加藤●私は、自分で自由に動くことができる身体障がい者については、極論すると放っておいても大丈夫かな(笑)と思っているんです。課題となるのは、自分1人での移動が困難な知的障がいや重度障がいなどの移動手段の確保です。長野県では山間部など、自家用車での移動が主になるような地域での確保が非常に難しい。家族が担う場合が多いのですが、自治体などサービス支援の拡充も必要でしょう。
もう一つが、スポーツ指導者の確保です。障がいのある人がスポーツをやりたいと思った時に、最初にぶつかる壁が「何か(問題が)あったら、困る」という言葉です。本来、スポーツには障がいがなくてもケガをするなどのリスクはあります。指導者の方に必要な知識・情報をお伝えして障がいのことを知っていただき、受け入れて欲しいと思っています。
――NECが取り組むパラスポーツ支援に期待することは、どんなことでしょうか。
加藤●全国、いや世界中に拠点があるからこそ、可能なことがあります。例えば、山間部と離島の子どもたちをネットワークで繋いで、リモートでボッチャ大会をするとか。さらには世界中の子どもたちがリモートで繋がってボッチャ大会をする。パラスポーツを軸に、NECが持つ技術力を生かして、夢のあるプログラムが実現することに期待したいと思っています。
「会議室に健常者と障がい者を集めて、さあ、相互理解してくださいと言っても、進展は難しいです。でも、そこにパラスポーツというコンテンツがあることで、自然とコミュニケーションが生まれます。ともに戦うとライバルにもなるし、仲間にもなる。その時、障がい者は健常者にとって、他人ごとではなく、“友だちごと”に変化するんです」
上原が言う“友だちごと”とは、自分ごとと他人ごとの中間ある感覚。
「パラスポーツ大会で出会った障がい者の友人と一緒に食事をしたいと思った時に、この店は段差や階段があって車いすでは入れないということに気づく。それまでは見えていなかったことに“友だち”という存在から見えてくることがあるんです」
パラスポーツの体験を通して楽しさや感動を共有すると、社会を見る目が明らかに変わっていく。
上原の理念からスタートした都道府県民パラスポーツ大会によって、開催地で多くの人に共感の輪が広がっている。パラスポーツで結ばれる共生社会を目指すチームの一員として、協賛企業の存在感も、今後さらに増大していくはずだ。
「将来的には、パラスポーツ大会を全国展開したい。

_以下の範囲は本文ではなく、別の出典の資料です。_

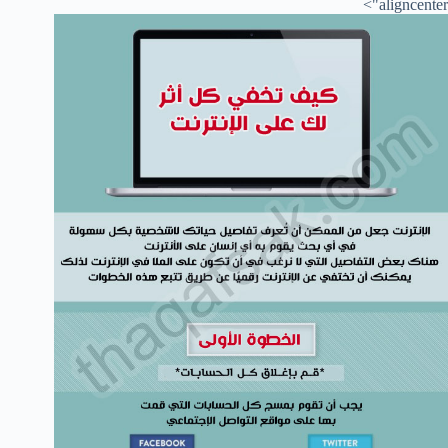
aligncenter">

開催場所や協力者を増やし、地域大会を拡大して、最終的に全国大会を開催したいと思っています」
シリーズ第2回は、2021年3月、7月に大会が開催された岡山大会のキーパーソンの1人、岡山大学准教授の高岡敦史さんです。
加藤 正(かとう・ただし)
1969年長野県生まれ。小学2年の時骨肉腫により左大腿部を切断。1988年ソウルパラリンピック水泳に出場。1994年リレハンメルパラリンピックからアイススレッジスピードレースに出場し、1998年長野大会では500m、1000mで銀メダル、1500mで銅メダルを獲得。同時にパラアイスホッケー選手としても活躍し、長野大会、ソルトレイクシティー大会、トリノ大会に出場。現在は、長野県障がい者スポーツ協会コーディネーターとしてパラスポーツの推進、選手発掘などに携わる。